● About this exercise
Reproduce verbatim the portion of the records that opens with the line containing "What lens and" and closes with the line containing "-0.001555, 0.615081, -0.040090]]". Omit the pictures from your reproduction.

● Data records
_ _ _ _

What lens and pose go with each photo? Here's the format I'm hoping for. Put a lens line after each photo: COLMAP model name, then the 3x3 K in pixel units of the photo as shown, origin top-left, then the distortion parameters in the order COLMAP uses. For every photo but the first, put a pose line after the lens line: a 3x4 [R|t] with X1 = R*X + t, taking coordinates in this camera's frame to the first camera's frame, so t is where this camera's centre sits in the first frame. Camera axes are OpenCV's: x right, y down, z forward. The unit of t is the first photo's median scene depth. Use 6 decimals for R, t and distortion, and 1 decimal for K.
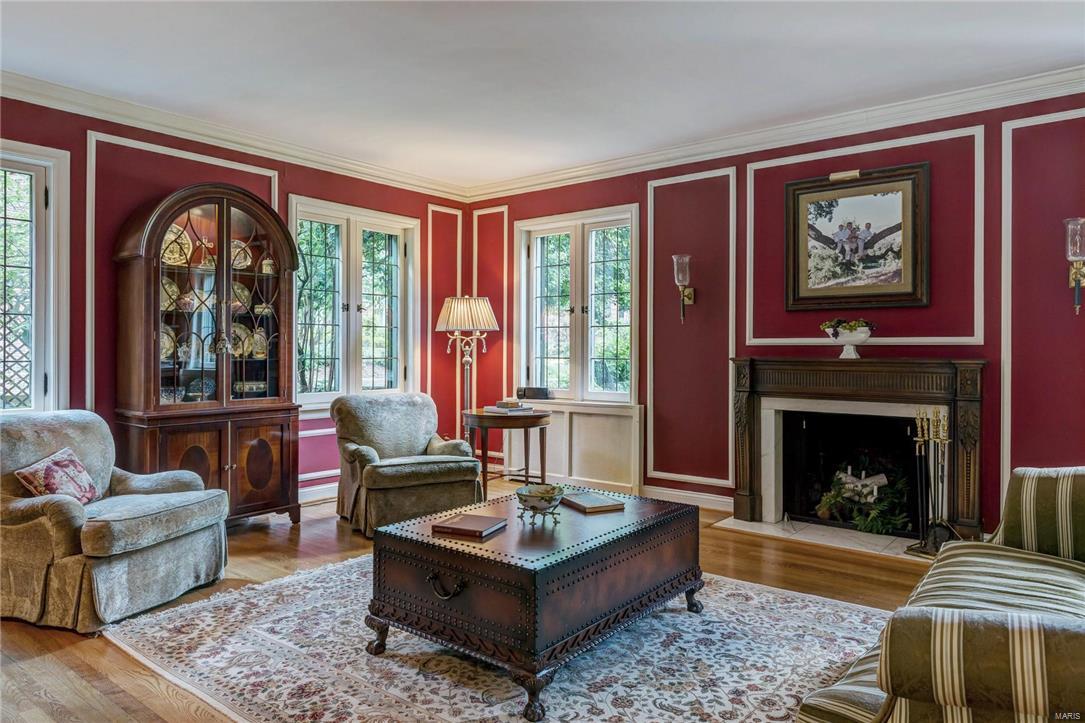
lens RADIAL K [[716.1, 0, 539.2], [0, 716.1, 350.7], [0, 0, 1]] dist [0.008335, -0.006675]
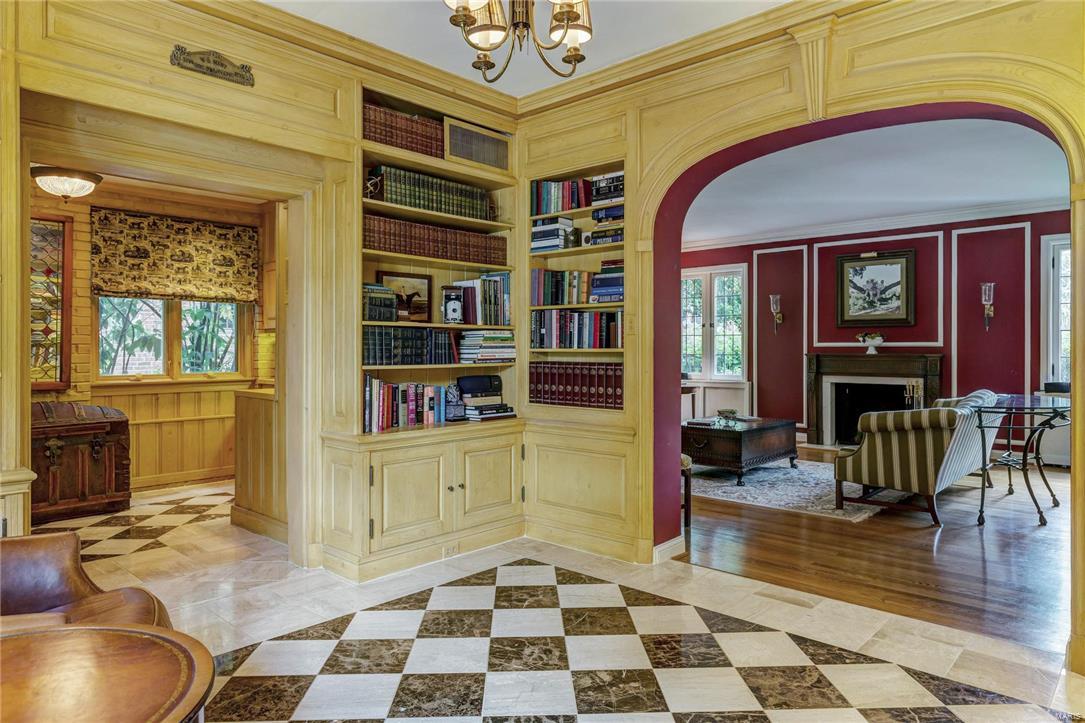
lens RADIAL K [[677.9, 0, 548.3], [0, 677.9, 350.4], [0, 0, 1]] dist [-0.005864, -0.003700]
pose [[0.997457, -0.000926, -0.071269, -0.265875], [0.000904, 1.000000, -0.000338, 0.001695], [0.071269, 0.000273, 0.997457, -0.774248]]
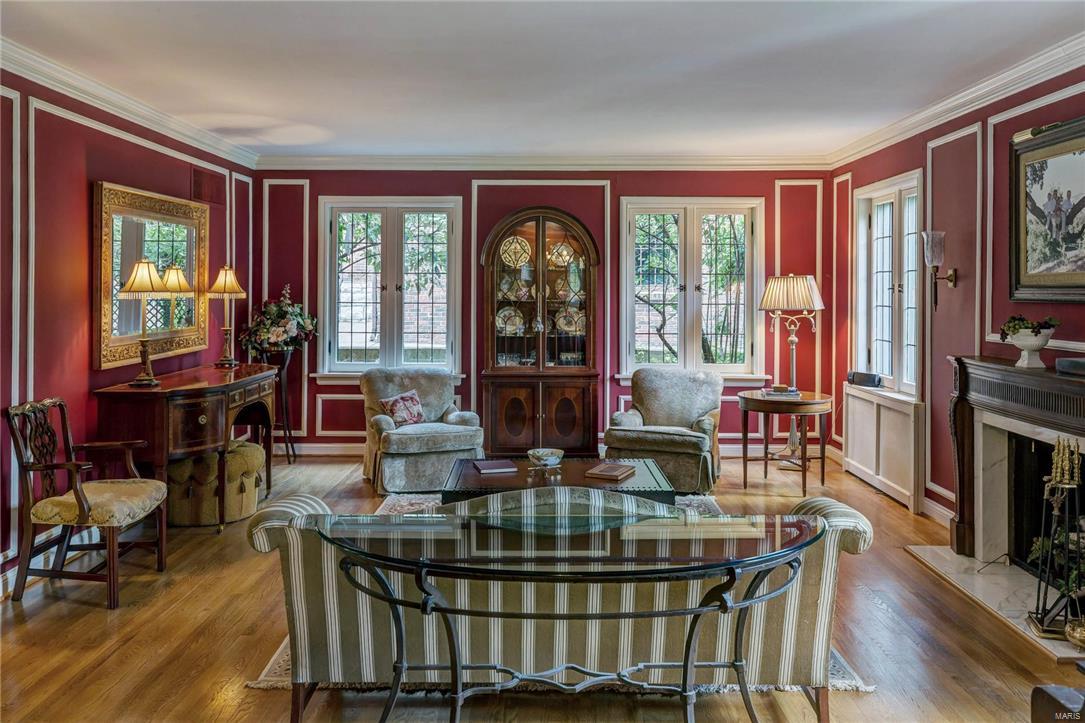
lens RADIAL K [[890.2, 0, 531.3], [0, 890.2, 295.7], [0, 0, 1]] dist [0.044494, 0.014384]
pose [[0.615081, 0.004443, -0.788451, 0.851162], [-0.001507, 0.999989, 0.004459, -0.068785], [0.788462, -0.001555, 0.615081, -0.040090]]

_ _ _ _

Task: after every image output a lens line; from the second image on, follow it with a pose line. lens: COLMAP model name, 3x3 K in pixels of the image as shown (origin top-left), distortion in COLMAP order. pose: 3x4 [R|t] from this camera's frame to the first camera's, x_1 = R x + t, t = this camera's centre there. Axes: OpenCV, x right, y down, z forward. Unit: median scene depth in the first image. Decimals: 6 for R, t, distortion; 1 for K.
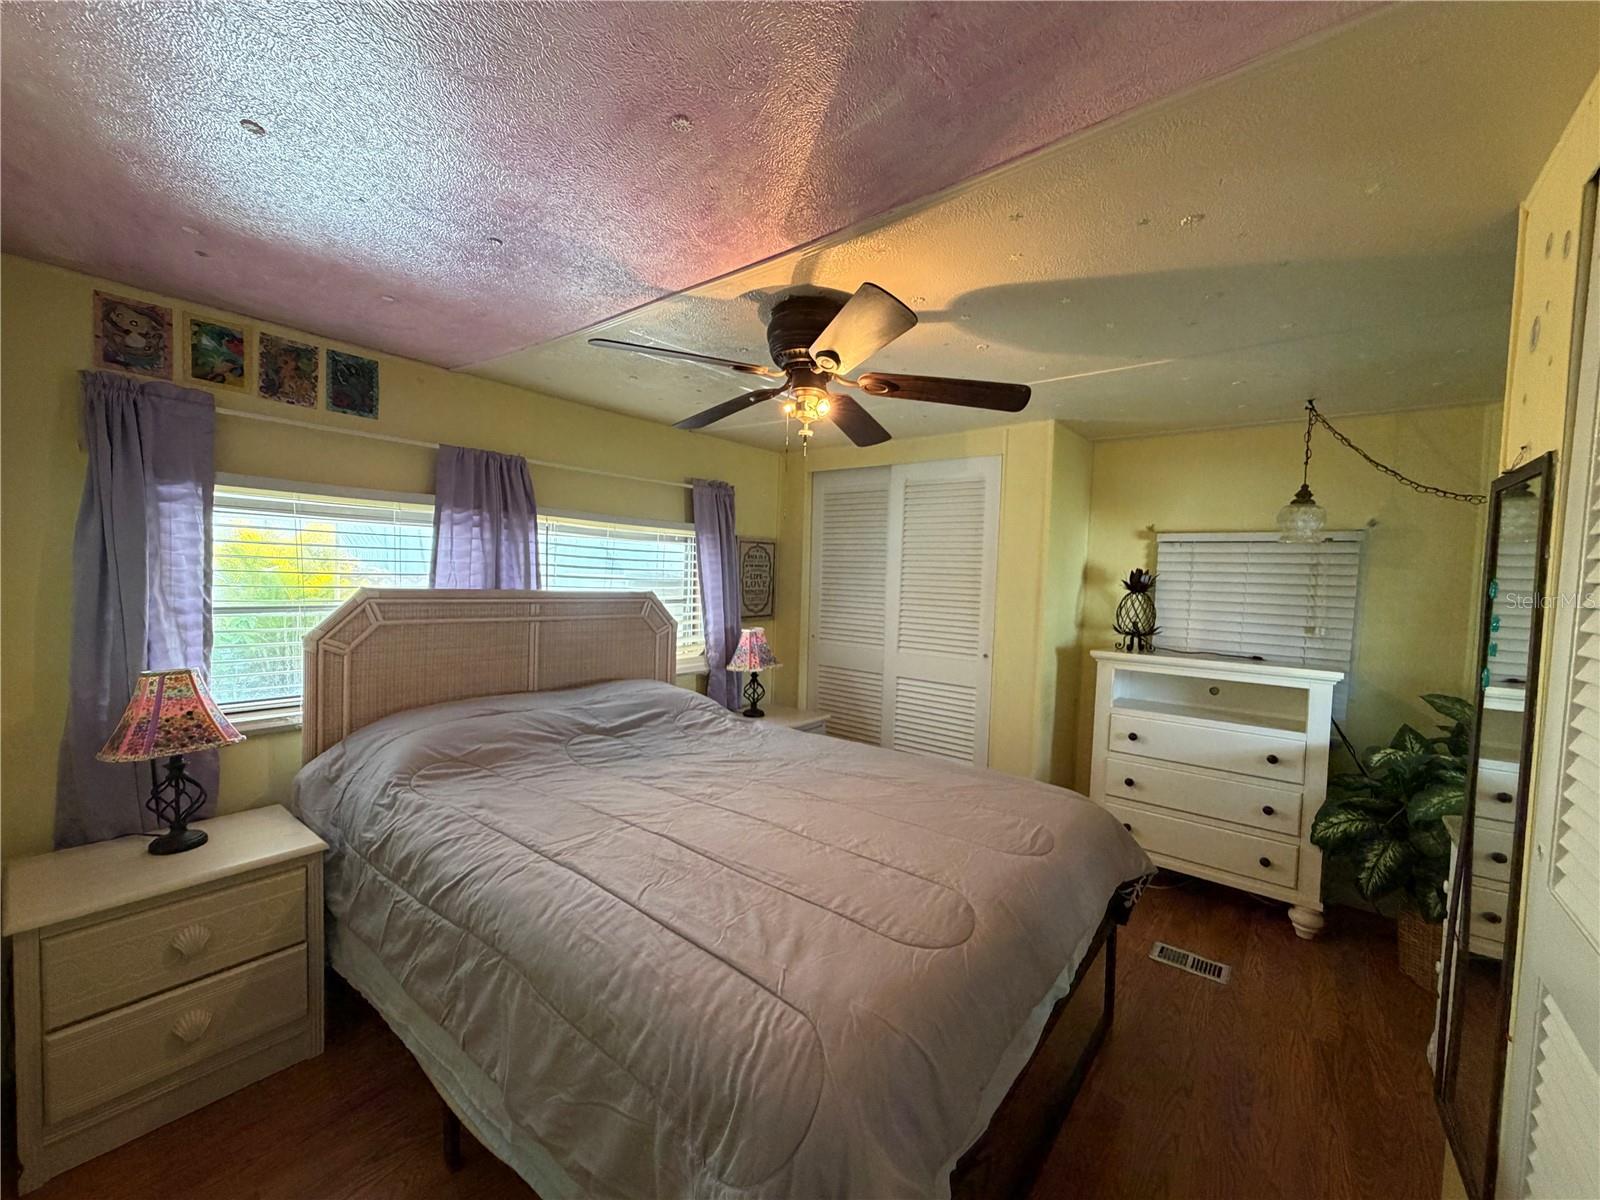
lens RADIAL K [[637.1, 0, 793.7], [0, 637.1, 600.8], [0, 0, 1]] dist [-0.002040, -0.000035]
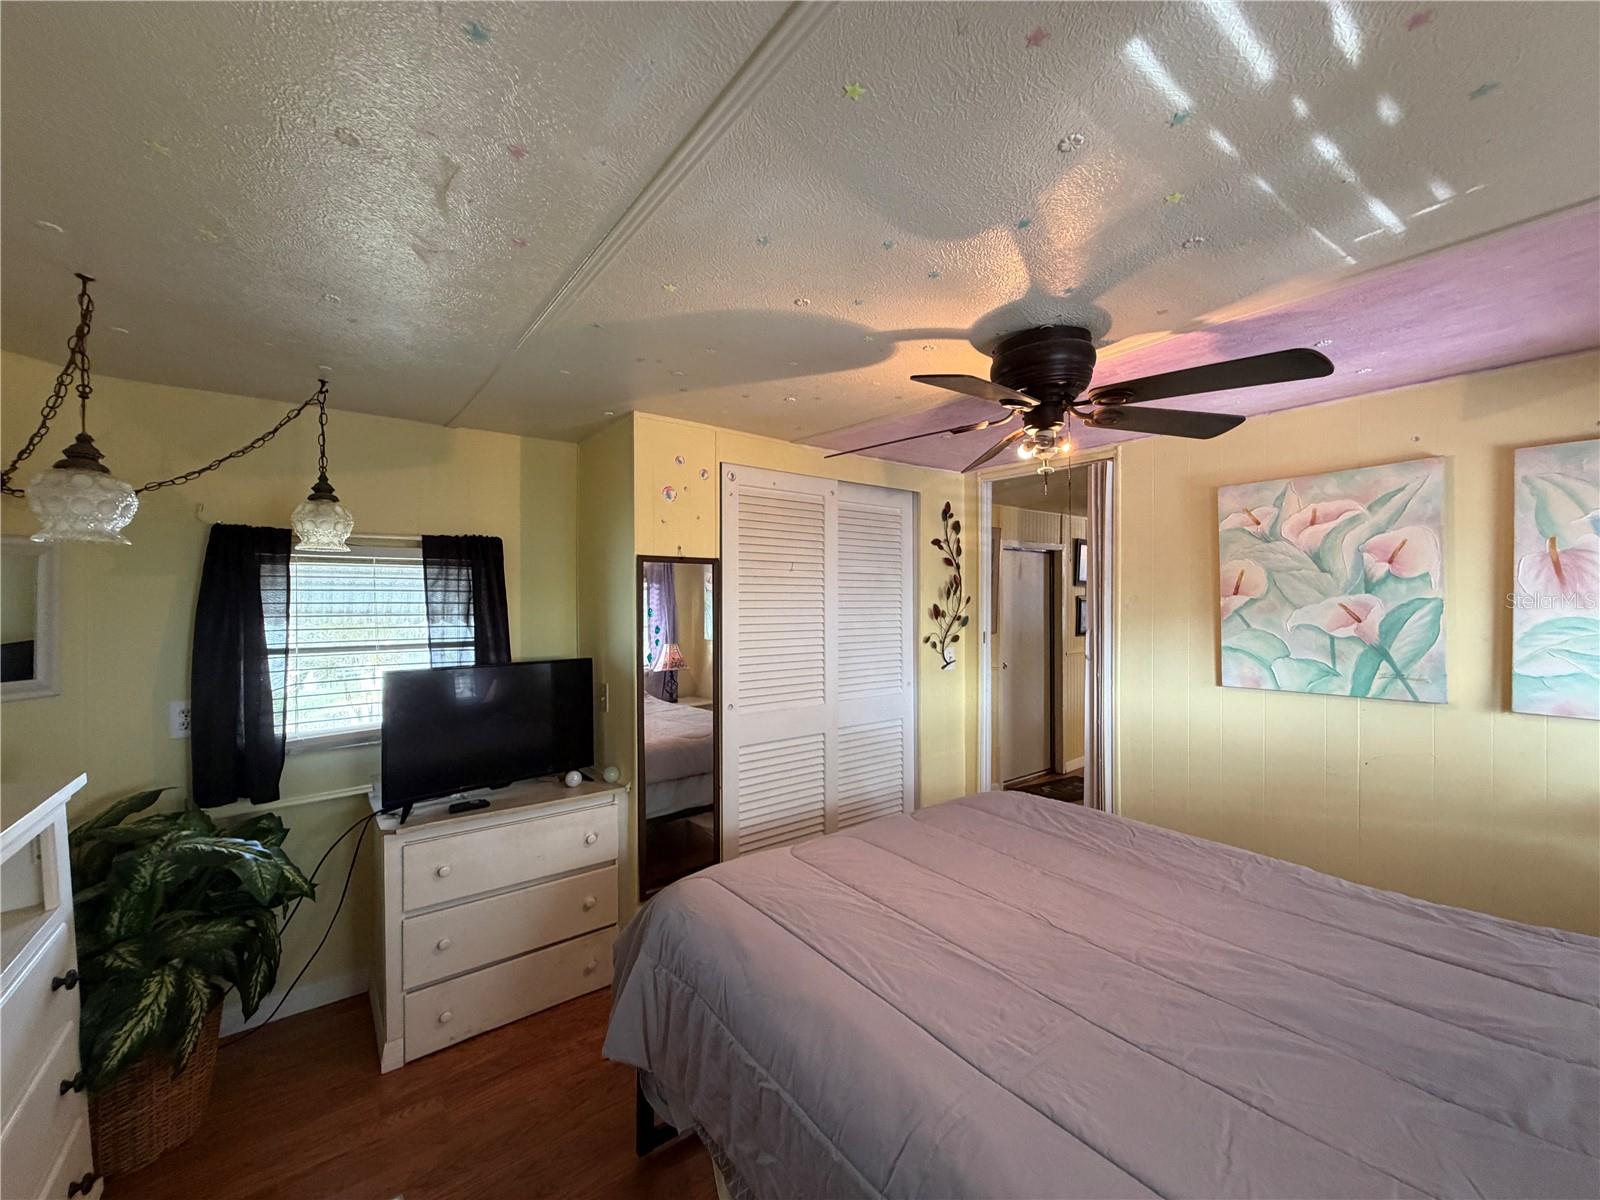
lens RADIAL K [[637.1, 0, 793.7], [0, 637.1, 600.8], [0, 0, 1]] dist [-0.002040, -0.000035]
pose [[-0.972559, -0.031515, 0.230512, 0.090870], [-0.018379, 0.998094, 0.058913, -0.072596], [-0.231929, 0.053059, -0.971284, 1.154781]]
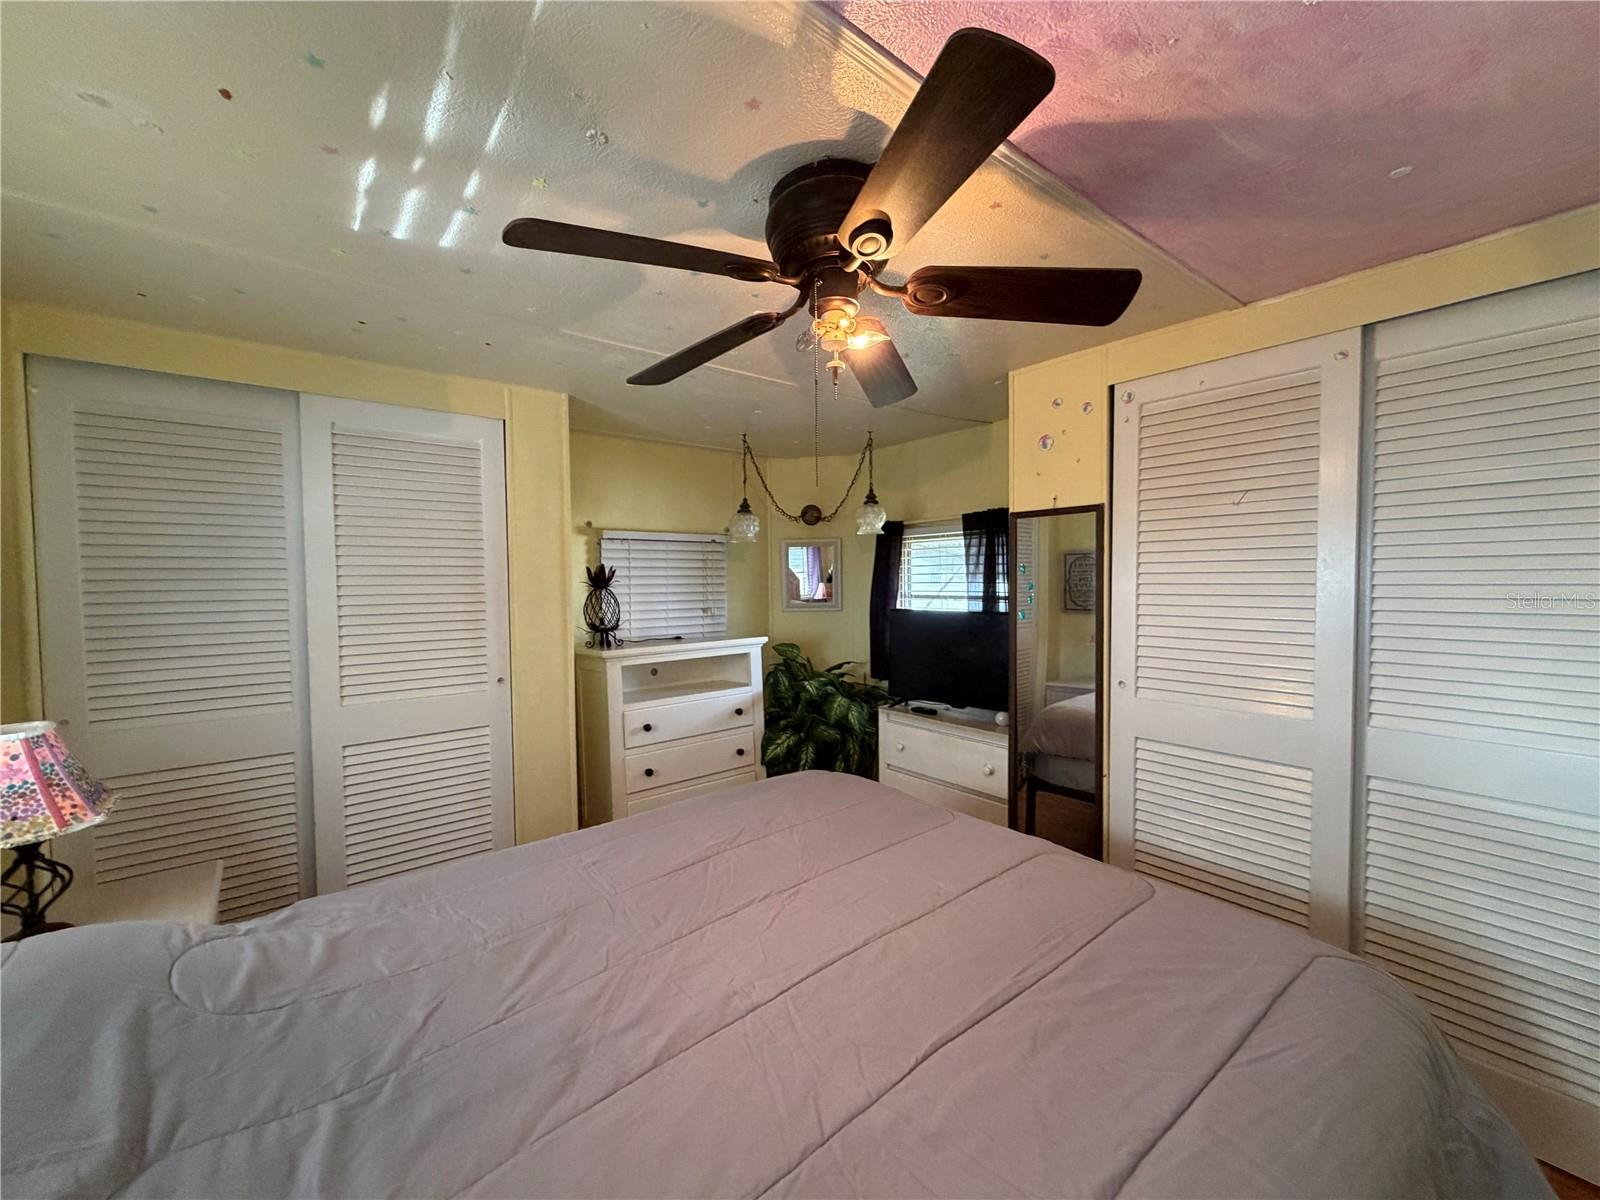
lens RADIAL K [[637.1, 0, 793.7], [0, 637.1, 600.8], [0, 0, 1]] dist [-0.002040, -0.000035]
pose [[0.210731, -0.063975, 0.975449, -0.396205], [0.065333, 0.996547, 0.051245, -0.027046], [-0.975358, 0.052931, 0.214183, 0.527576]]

_ _ _ _

● Worked solution
What lens and pose go with each photo? Here's the format I'm hoping for. Put a lens line after each photo: COLMAP model name, then the 3x3 K in pixel units of the photo as shown, origin top-left, then the distortion parameters in the order COLMAP uses. For every photo but the first, put a pose line after the lens line: a 3x4 [R|t] with X1 = R*X + t, taking coordinates in this camera's frame to the first camera's frame, so t is where this camera's centre sits in the first frame. Camera axes are OpenCV's: x right, y down, z forward. The unit of t is the first photo's median scene depth. Use 6 decimals for R, t and distortion, and 1 decimal for K.
lens RADIAL K [[716.1, 0, 539.2], [0, 716.1, 350.7], [0, 0, 1]] dist [0.008335, -0.006675]
lens RADIAL K [[677.9, 0, 548.3], [0, 677.9, 350.4], [0, 0, 1]] dist [-0.005864, -0.003700]
pose [[0.997457, -0.000926, -0.071269, -0.265875], [0.000904, 1.000000, -0.000338, 0.001695], [0.071269, 0.000273, 0.997457, -0.774248]]
lens RADIAL K [[890.2, 0, 531.3], [0, 890.2, 295.7], [0, 0, 1]] dist [0.044494, 0.014384]
pose [[0.615081, 0.004443, -0.788451, 0.851162], [-0.001507, 0.999989, 0.004459, -0.068785], [0.788462, -0.001555, 0.615081, -0.040090]]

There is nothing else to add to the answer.